Bayesian statistics for confused data scientists

<- Back

Bayesian statistics for confused data scientists

speckx

Comments (37)

bvan
Nicely done. I have the same challenge with Bayesian stats and usually do not understand why there is such controversy. It isn’t a question of either/or, except in the minds of academics who rarely venture out into the real world, or have to balance intellectual purity with getting a job done.In the very first example, a practitioner would consciously have to decide (i.e. make the assumption) whether the number of side on the die (n) is known and deterministic. Once that decision is made, the framework with which observations are evaluated and statistical reasoning applied will forever be conditional on that assumption.. unless it is revised. Practitioners are generally OK with that, whether it leads to ‘Bayesian’ or ‘frequentist’ analysis, and move on.
statskier
I went through grad school in a very frequentist environment. We “learned” Bayesian methods but we never used them much.In my professional life I’ve never personally worked on a problem that I felt wasn’t adequately approached with frequentist methods. I’m sure other people’s experiences are different depending on the problems you gravitate towards.In fact, I tend to get pretty frustrated with Bayesian approaches because when I do turn to them it tends to be in situations that already quite complex and large. In basically every instance of that I’ve never been able to make the Bayesian approach work. Won’t converge or the sampler says it will take days and days to run.
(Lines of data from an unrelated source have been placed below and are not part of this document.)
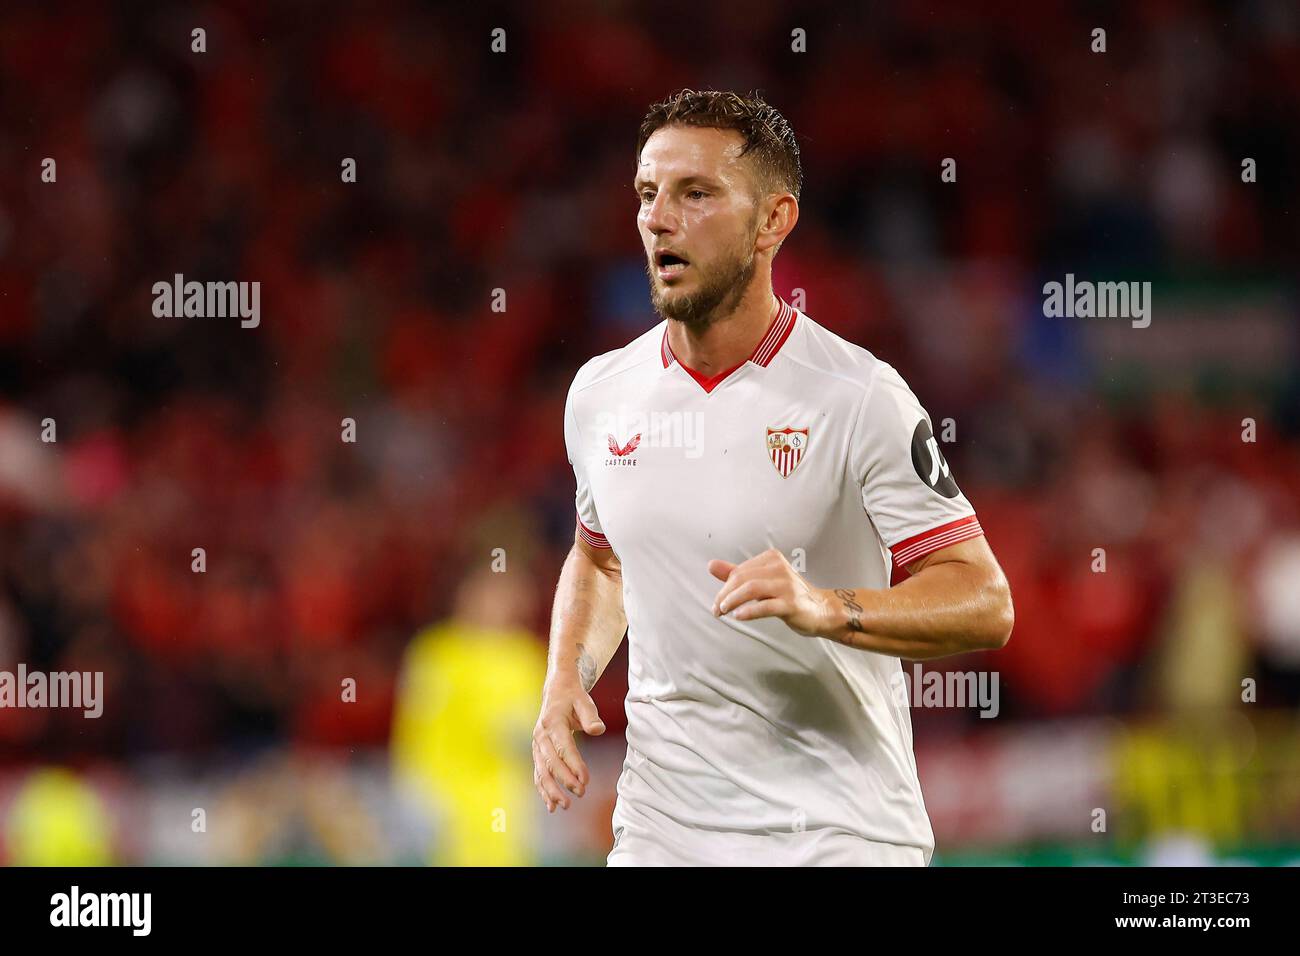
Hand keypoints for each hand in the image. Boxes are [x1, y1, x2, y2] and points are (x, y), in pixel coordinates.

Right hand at [532, 679, 605, 811]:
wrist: (555, 689)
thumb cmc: (573, 696)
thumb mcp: (584, 701)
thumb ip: (590, 717)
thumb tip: (598, 730)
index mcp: (553, 722)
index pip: (564, 748)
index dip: (574, 765)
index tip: (586, 780)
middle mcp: (541, 735)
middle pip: (552, 762)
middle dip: (565, 780)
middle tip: (581, 793)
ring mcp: (537, 744)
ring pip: (542, 771)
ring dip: (552, 790)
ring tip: (565, 805)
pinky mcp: (538, 752)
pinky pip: (539, 773)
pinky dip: (543, 789)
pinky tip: (551, 805)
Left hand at [708, 548, 832, 637]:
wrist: (820, 609)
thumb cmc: (788, 595)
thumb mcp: (762, 581)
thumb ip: (737, 573)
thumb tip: (711, 565)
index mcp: (771, 559)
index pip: (740, 571)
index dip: (724, 586)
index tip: (717, 602)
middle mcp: (779, 568)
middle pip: (743, 578)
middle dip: (725, 595)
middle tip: (716, 609)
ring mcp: (787, 586)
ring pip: (751, 588)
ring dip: (732, 600)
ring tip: (723, 611)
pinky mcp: (792, 603)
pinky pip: (766, 606)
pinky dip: (749, 610)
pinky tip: (738, 615)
I can almost always just resort to some resampling method that might take a few hours but it runs and gives me sensible results.I realize this is heavily biased by basically only attempting on super-complex problems, but it has sort of soured me on even trying anymore.To be clear I have no issue with Bayesian methods. Clearly they work well and many people use them with great success. But I just haven’t encountered anything in several decades of statistical work that I found really required Bayesian approaches, so I’ve really lost any motivation I had to experiment with it more.
oliver236
Nice writeup. Something that clicked for me reading this is how much the prior/likelihood/posterior dynamic mirrors transfer learning in deep learning. The prior is basically your pre-trained weights: broad knowledge you bring to the table before seeing any task-specific data. The likelihood is your fine-tuning step. And the Bernstein-von Mises result at the end is essentially saying "with enough fine-tuning data, your pre-training washes out."Obviously the analogy isn't perfect (priors are explicit and interpretable, pre-trained weights are not), but I think it's a useful mental model for anyone coming from an ML background who finds Bayesian stats unintuitive. Regularization being secretly Bayesian was the other thing that made it click for me. If you've ever tuned a Ridge regression lambda, you were doing informal prior selection.
jhbadger
I think Rafael Irizarry put it best over a decade ago -- while historically there was a feud between self-declared "frequentists" and "Bayesians", people doing statistics in the modern era aren't interested in playing sides, but use a combination of techniques originating in both camps: https://simplystatistics.org/posts/2014-10-13-as-an-applied-...
algolint
The frequentist vs. Bayesian debate often becomes more about "what can I compute easily?" than "what is the correct mental model?". With tools like Stan and PyMC getting better, the "computational cost" argument is weakening, but the "intuition cost" remains high. Most people are naturally frequentists in their day-to-day reasoning, and switching to a mindset of "probability as a degree of belief" requires a significant cognitive shift that isn't always rewarded with better results in simple business or engineering contexts.
fumeux_fume
As a data scientist, I find applied Bayesian methods to be incredibly straightforward for most of the common problems we see like A/B testing and online measuring of parameters. I dislike that people usually first introduce Bayesian methods theoretically, which can be a lot for beginners to wrap their head around. Why not just start from the blissful elegance of updating your parameter's prior distribution with your observed data to magically get your parameter's estimate?
jrumbut
The author makes a comparison to Haskell, which I think might be a little misleading.Haskell is a little more complicated to learn but also more expressive than other programming languages, this is where the comparison works.But where it breaks down is safety. If your Haskell code runs, it's more likely to be correct because of all the type system goodness.That's the reverse of the situation with Bayesian statistics, which is more like C++. It has all kinds of cool features, but they all come with superpowered footguns.Frequentist statistics is more like Java. No one loves it but it allows you to get a lot of work done without having to track down one of the few people who really understand Haskell.
hawtads
I think it would be interesting if frequentist stats can come up with more generative models. Current high level generative machine learning all rely on Bayesian modeling.
lottin
> In Bayesian statistics, on the other hand, the parameter is not a point but a distribution.To be more precise, in Bayesian statistics a parameter is random variable. But what does that mean? A parameter is a characteristic of a population (as opposed to a characteristic of a sample, which is called a statistic). A quantity, such as the average cars per household right now. That's a parameter. To think of a parameter as a random variable is like regarding reality as just one realisation of an infinite number of alternate realities that could have been. The problem is we only observe our reality. All the data samples that we can ever study come from this reality. As a result, it's impossible to infer anything about the probability distribution of the parameter. The whole Bayesian approach to statistical inference is nonsensical.